Arran Prothero

Biography:

Arran Prothero has completed four out of his five years at Strathclyde University studying for a masters in Naval Architecture and Ocean Engineering. He has held internship positions with Scottish Power Renewables and InterMoor ltd working on offshore renewable projects and hopes to continue in this sector after his university career. As Chairman of the Strathclyde University IMarEST Student Section and member of IEEE OES Arran enjoys staying up to date on all areas of ocean and marine engineering organising and listening to technical lectures delivered in the naval architecture department.

Introduction to research:

Direct line tension monitors, used by the oil industry to estimate the mooring system condition, are uneconomical for the multitude of platforms and moorings required by 

floating offshore windfarms (CarbonTrust 2019).

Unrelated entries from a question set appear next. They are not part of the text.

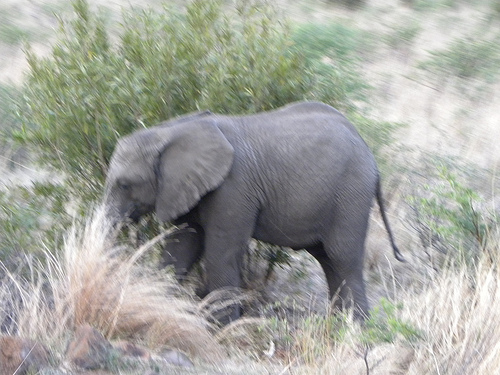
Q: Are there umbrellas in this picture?
A: No, there are no umbrellas.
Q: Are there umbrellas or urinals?
A: No, there are no umbrellas or urinals.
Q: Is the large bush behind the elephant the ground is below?
A: Yes, the shrub is behind the elephant.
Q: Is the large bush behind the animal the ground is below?
A: Yes, the shrub is behind the elephant.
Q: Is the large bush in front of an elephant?
A: No, the bush is behind an elephant.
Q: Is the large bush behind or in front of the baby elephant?
A: The bush is behind the elephant.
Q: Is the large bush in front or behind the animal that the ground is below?
A: The bush is behind the elephant.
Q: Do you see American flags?
A: No, there are no American flags.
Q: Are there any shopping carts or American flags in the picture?
A: No, there are no American flags or shopping carts.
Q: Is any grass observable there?
A: Yes, there is grass.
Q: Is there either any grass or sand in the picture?
A: Yes, there is grass.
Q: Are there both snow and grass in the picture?
A: No, there is grass but no snow.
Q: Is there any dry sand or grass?
A: Yes, there is dry grass.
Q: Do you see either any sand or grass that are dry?
A: Yes, the grass is dry.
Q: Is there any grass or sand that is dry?
A: Yes, the grass is dry.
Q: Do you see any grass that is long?
A: Yes, there is long grass.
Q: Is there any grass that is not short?
A: Yes, there is long grass.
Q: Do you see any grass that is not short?
A: Yes, there is long grass.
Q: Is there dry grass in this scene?
A: Yes, there is dry grass.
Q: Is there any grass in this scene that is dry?
A: Yes, there is dry grass.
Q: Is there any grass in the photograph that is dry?
A: Yes, there is grass that is dry.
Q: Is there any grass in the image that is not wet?
A: Yes, there is dry grass.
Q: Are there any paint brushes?
A: No, there are no paint brushes.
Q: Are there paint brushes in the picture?
A: No, there are no paint brushes.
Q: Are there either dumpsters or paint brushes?
A: No, there are no paint brushes or dumpsters.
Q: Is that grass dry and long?
A: Yes, the grass is dry and long.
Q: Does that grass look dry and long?
A: Yes, the grass is dry and long.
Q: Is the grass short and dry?
A: No, the grass is dry but long.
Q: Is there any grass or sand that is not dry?
A: No, there is grass but it is dry.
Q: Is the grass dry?
A: Yes, the grass is dry.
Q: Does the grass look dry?
A: Yes, the grass is dry.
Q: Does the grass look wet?
A: No, the grass is dry.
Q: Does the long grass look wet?
A: No, the grass is dry.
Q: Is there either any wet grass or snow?
A: No, there is grass but it is dry.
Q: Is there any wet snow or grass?
A: No, there is grass but it is dry.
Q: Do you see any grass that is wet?
A: No, there is grass but it is dry.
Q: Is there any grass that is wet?
A: No, there is grass but it is dry.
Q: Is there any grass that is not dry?
A: No, there is grass but it is dry.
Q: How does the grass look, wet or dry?
A: The grass is dry.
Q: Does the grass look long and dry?
A: Yes, the grass is long and dry.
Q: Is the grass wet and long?
A: No, the grass is long but dry.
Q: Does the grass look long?
A: Yes, the grass is long.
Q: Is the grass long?
A: Yes, the grass is long.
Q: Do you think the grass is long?
A: Yes, the grass is long.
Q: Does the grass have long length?
A: Yes, the grass is long.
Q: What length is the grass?
A: The grass is long.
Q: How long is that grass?
A: The grass is long.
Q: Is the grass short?
A: No, the grass is long.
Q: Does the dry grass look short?
A: No, the grass is long.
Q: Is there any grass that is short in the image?
A: No, there is grass but it is long.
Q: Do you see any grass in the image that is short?
A: No, there is grass but it is long.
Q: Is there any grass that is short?
A: No, there is grass but it is long.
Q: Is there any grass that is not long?
A: No, there is grass but it is long.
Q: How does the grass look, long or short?
A: The grass is long.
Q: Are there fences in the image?
A: No, there are no fences.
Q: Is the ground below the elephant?
A: Yes, the ground is below the elephant.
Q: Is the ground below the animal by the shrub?
A: Yes, the ground is below the elephant.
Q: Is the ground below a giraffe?
A: No, the ground is below the elephant.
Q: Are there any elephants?
A: Yes, there is an elephant.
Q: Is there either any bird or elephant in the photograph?
A: Yes, there is an elephant.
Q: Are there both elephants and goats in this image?
A: No, there is an elephant but no goats.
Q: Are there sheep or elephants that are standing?
A: Yes, the elephant is standing.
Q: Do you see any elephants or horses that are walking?
A: Yes, the elephant is walking.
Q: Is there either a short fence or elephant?
A: Yes, there is a short elephant.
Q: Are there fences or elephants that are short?
A: Yes, the elephant is short.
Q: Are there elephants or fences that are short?
A: Yes, the elephant is short.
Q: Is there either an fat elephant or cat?
A: Yes, there is a fat elephant.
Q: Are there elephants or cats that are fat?
A: Yes, the elephant is fat.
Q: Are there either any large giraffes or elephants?
A: Yes, there is a large elephant.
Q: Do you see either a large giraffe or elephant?
A: Yes, there is a large elephant.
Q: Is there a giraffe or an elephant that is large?
A: Yes, the elephant is large.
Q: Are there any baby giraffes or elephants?
A: Yes, there is a baby elephant.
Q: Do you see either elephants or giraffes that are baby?
A: Yes, the elephant is a baby.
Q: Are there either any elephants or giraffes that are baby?
A: Yes, the elephant is a baby.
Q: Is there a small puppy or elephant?
A: Yes, there is a small elephant.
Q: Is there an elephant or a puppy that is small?
A: Yes, the elephant is small.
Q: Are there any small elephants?
A: Yes, there is a small elephant.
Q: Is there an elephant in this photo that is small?
A: Yes, there is an elephant that is small.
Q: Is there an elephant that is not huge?
A: Yes, there is a small elephant.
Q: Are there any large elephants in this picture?
A: Yes, there is a large elephant.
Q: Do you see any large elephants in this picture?
A: Yes, there is a large elephant.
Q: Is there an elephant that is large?
A: Yes, there is an elephant that is large.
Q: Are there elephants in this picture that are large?
A: Yes, there is an elephant that is large.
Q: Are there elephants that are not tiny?
A: Yes, there is a large elephant.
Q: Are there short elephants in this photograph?
A: Yes, there is a short elephant.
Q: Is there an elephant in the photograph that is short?
A: Yes, there is an elephant that is short.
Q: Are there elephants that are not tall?
A: Yes, there is a short elephant.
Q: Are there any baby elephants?
A: Yes, there is a baby elephant.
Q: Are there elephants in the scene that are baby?
A: Yes, there is an elephant that is a baby.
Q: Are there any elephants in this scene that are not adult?
A: Yes, there is an baby elephant.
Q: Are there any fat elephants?
A: Yes, there is a fat elephant.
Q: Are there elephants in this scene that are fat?
A: Yes, there is an elephant that is fat.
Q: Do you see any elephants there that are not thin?
A: Yes, there is a fat elephant.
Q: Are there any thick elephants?
A: Yes, there is a thick elephant.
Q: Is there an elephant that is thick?
A: Yes, there is an elephant that is thick.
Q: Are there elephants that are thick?
A: Yes, there is an elephant that is thick.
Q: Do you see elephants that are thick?
A: Yes, there is an elephant that is thick.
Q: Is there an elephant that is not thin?
A: Yes, there is a thick elephant.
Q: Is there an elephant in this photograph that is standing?
A: Yes, there is an elephant that is standing.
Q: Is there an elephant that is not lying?
A: Yes, there is an elephant that is standing.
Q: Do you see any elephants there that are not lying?
A: Yes, there is an elephant that is standing .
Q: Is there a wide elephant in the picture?
A: Yes, there is a wide elephant.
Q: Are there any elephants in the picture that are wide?
A: Yes, there is an elephant that is wide.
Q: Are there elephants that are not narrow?
A: Yes, there is a wide elephant.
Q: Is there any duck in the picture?
A: No, there are no ducks.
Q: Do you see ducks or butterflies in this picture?
A: No, there are no ducks or butterflies.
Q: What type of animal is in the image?
A: The animal is an elephant.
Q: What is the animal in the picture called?
A: The animal is an elephant.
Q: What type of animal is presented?
A: The animal is an elephant.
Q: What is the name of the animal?
A: The animal is an elephant.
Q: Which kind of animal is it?
A: The animal is an elephant.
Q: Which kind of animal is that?
A: This is an elephant.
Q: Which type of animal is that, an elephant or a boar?
A: This is an elephant.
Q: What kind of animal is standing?
A: The animal is an elephant.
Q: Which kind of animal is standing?
A: The animal is an elephant.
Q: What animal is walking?
A: The animal is an elephant.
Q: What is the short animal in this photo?
A: The animal is an elephant.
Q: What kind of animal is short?
A: The animal is an elephant.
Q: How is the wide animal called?
A: The animal is an elephant.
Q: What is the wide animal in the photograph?
A: The animal is an elephant.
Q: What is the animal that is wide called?
A: The animal is an elephant.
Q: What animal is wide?
A: The animal is an elephant.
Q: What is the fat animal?
A: The animal is an elephant.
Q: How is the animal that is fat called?
A: The animal is an elephant.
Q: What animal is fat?
A: The animal is an elephant.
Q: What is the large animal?
A: The animal is an elephant.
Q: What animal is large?
A: The animal is an elephant.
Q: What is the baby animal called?
A: The animal is an elephant.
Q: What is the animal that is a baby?
A: The animal is an elephant.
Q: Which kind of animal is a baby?
A: The animal is an elephant.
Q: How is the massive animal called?
A: The animal is an elephant.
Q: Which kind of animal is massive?
A: The animal is an elephant.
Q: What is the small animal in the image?
A: The animal is an elephant.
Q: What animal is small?
A: The animal is an elephant.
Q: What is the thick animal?
A: The animal is an elephant.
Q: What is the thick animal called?
A: The animal is an elephant.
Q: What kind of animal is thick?
A: The animal is an elephant.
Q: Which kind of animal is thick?
A: The animal is an elephant.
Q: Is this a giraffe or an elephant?
A: This is an elephant.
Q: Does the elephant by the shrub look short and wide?
A: Yes, the elephant is short and wide.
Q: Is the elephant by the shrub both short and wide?
A: Yes, the elephant is short and wide.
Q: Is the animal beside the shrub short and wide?
A: Yes, the elephant is short and wide.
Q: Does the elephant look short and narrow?
A: No, the elephant is short but wide.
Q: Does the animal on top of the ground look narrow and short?
A: No, the elephant is short but wide.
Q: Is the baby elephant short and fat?
A: Yes, the elephant is short and fat.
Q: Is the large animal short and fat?
A: Yes, the elephant is short and fat.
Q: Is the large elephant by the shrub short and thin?
A: No, the elephant is short but fat.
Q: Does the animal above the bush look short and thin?
A: No, the elephant is short but fat.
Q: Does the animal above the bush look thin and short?
A: No, the elephant is short but fat.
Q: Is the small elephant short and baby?
A: Yes, the elephant is short and baby.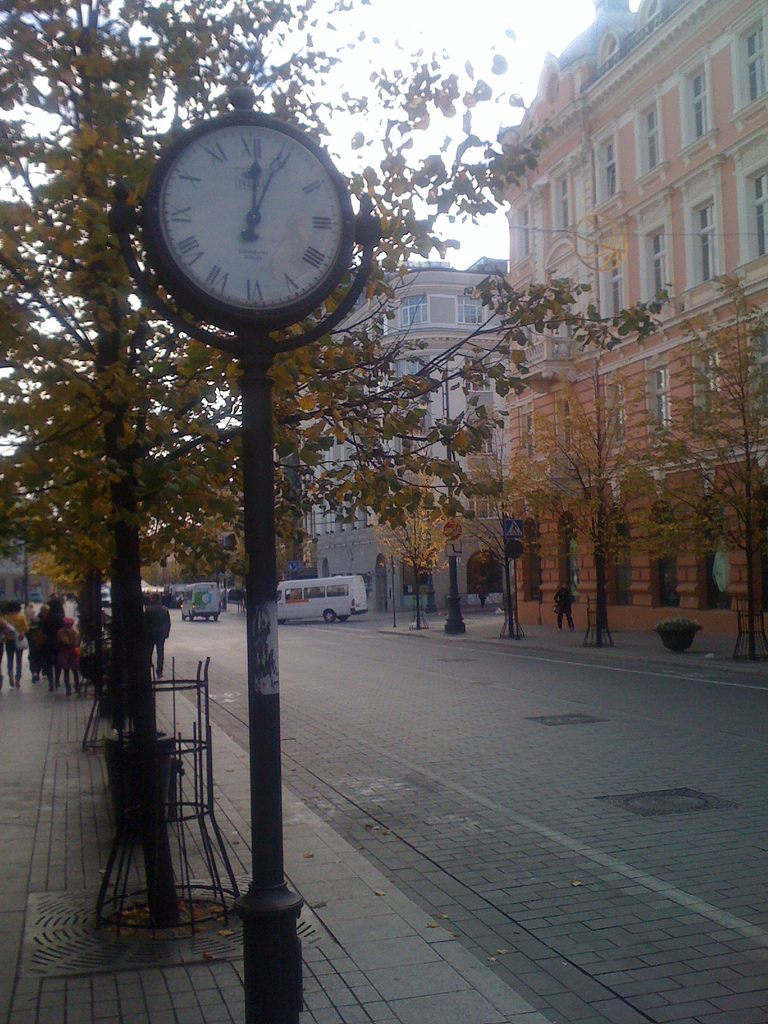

These systems need to be more dependable and accurate to reduce the risk associated with remote unmanned platforms (Brown et al. 2005).

Data driven analytics and machine learning methods exhibit the ability to identify and classify outputs of highly non-linear relationships. Administered to the problem of mooring condition estimation this method could increase the reliability of mooring monitoring systems by eliminating direct tension measurement. A risk-based inspection regime reducing operational expenditure (OPEX) could then be implemented on the mooring system. 

This project aimed to develop a methodology for analysing the degradation status of a floating offshore wind turbine (FOWT) mooring's without direct tension measurement. 1080 simulations which varied in degradation percentage and environmental condition produced a database of platform and mooring line response information. This database was then used to train and test two Artificial Neural Networks (ANNs). Both ANNs were compared in terms of accuracy, feasibility and cost. The final result showed that the system without mooring response information obtained a classification accuracy of 97%. This shows that the methodology is successful without direct line sensors and has the possibility to reduce the cost of FOWT mooring monitoring whilst still obtaining a high accuracy.

CarbonTrust (2019), Floating wind joint industry project - phase 1 summary report, Report.

URL: https://www.carbontrust.com/media/675868/w-jip-summaryreport-phase1.pdf

Brown, M. G., Hall, T. D., Marr, D. G., English, M. & Snell, R. O. (2005), Floating Production

Mooring Integrity JIP - Key Findings, O_shore Technology Conference.

URL: https://www.onepetro.org/conference-paper/OTC-17499-MS

What is your interest in or the practical applications of this research?

This research takes an initial look into classifying FOWT mooring line degradation due to general corrosion without the use of direct line sensors.

As the floating offshore wind industry strengthens its place in the offshore sector, projects will inevitably reach the point where fields of up to 50 unmanned floating platforms are situated offshore. Arrays of sensor systems onboard these platforms are necessary for the demands of safety as well as performance analysis and maintenance. Mooring lines are critical to the operation of the FOWT providing station keeping for up to 20 years. Moorings inevitably have premature failures which can go unnoticed, as sensors attached to the moorings fail or produce unreliable readings.

Maintaining these direct line sensors can require subsea intervention, increasing the cost for maintenance of mooring sensor systems, for these large FOWT fields this cost could be sizable. Eliminating these unreliable direct line sensors by taking readings from other reliable and easily maintainable sensors onboard the platform would help to reduce the cost and maintenance of such sensor arrays. 

This research is the first step in defining a possible system which utilises machine learning to define mooring line integrity. Once proven with real life data the system could increase the technology readiness level of floating offshore wind, helping bring large scale floating offshore wind to fruition sooner. 

Why did you choose maritime as your area of study and research?

Growing up in Aberdeen close to the oil and gas industry I have always been immersed in offshore engineering. After joining Strathclyde university in 2016 to study naval architecture and ocean engineering my focus changed from oil and gas to renewables. I hope to use the skills and knowledge I have developed through my university career to drive renewables to the forefront of the offshore energy market.